-- begin EXTRACTED ENTRIES --
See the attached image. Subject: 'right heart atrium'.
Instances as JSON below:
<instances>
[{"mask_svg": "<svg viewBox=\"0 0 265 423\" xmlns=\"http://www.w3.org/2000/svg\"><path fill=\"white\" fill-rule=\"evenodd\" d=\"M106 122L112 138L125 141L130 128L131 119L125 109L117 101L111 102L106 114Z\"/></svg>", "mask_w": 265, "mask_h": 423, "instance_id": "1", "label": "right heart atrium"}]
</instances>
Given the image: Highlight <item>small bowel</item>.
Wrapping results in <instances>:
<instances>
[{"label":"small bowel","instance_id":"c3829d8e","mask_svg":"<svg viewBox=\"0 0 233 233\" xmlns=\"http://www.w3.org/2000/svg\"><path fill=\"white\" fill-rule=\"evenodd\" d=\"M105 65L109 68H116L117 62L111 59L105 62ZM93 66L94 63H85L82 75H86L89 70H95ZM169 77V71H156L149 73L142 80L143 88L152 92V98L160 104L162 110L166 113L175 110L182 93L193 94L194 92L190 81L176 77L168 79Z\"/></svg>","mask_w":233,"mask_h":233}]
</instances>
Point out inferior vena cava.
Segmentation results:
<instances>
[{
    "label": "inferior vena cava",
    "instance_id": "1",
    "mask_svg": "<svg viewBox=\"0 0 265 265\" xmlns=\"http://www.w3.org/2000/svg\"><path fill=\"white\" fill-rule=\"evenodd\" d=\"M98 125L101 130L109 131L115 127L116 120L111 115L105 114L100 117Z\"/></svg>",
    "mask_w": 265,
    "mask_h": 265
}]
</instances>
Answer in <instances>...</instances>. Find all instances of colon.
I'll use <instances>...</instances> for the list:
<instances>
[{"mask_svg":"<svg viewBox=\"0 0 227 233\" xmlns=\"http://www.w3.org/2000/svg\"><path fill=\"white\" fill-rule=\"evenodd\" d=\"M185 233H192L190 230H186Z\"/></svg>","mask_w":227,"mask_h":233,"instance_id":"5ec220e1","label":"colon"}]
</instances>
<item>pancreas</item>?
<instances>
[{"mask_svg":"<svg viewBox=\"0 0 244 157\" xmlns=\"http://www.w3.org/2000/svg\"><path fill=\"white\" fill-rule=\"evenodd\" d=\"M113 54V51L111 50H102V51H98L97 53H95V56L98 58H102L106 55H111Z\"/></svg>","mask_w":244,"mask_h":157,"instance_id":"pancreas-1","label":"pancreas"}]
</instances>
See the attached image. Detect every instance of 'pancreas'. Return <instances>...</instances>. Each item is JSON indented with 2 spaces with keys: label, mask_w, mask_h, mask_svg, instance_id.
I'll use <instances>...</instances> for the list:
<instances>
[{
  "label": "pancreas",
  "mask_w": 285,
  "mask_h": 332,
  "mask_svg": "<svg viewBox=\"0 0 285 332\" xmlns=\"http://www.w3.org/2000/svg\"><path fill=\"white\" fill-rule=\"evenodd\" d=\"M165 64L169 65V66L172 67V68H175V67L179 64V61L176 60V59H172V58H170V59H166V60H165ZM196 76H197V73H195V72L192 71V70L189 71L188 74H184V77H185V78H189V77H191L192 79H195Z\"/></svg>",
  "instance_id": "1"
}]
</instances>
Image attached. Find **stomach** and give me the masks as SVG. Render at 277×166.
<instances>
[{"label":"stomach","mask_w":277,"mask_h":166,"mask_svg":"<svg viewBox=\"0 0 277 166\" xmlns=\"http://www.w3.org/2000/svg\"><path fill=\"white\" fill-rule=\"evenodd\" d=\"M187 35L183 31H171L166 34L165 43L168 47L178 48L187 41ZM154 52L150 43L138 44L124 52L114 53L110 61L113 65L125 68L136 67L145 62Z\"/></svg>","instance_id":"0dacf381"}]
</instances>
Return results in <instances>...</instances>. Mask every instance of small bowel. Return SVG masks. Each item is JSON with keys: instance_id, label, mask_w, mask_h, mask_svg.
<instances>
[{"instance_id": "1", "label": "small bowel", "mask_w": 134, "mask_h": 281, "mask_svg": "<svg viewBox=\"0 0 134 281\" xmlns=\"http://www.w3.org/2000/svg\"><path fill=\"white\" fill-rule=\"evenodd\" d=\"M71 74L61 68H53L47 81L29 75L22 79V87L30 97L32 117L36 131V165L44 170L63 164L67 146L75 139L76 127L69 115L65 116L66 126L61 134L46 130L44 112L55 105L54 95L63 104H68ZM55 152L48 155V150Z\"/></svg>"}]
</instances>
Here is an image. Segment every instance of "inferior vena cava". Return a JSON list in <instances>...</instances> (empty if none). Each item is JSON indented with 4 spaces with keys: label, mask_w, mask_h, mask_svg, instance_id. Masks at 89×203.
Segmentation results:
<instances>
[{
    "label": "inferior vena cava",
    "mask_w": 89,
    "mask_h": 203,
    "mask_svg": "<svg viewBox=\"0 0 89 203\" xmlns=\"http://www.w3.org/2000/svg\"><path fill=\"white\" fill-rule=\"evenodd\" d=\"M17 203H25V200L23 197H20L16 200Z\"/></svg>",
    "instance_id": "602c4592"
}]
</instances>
-- end EXTRACTED ENTRIES --
From the rows above, keep only the lines that contain the string "results" and copy each one unchanged. The match is case-sensitive.

[CORRECT ANSWER]
Wrapping results in <instances>:
Segmentation results:
Return results in <instances>...</instances>. Mask every instance of small bowel. Return SVG masks. Each item is JSON with keys: instance_id, label, mask_w, mask_h, mask_svg.
Segmentation results:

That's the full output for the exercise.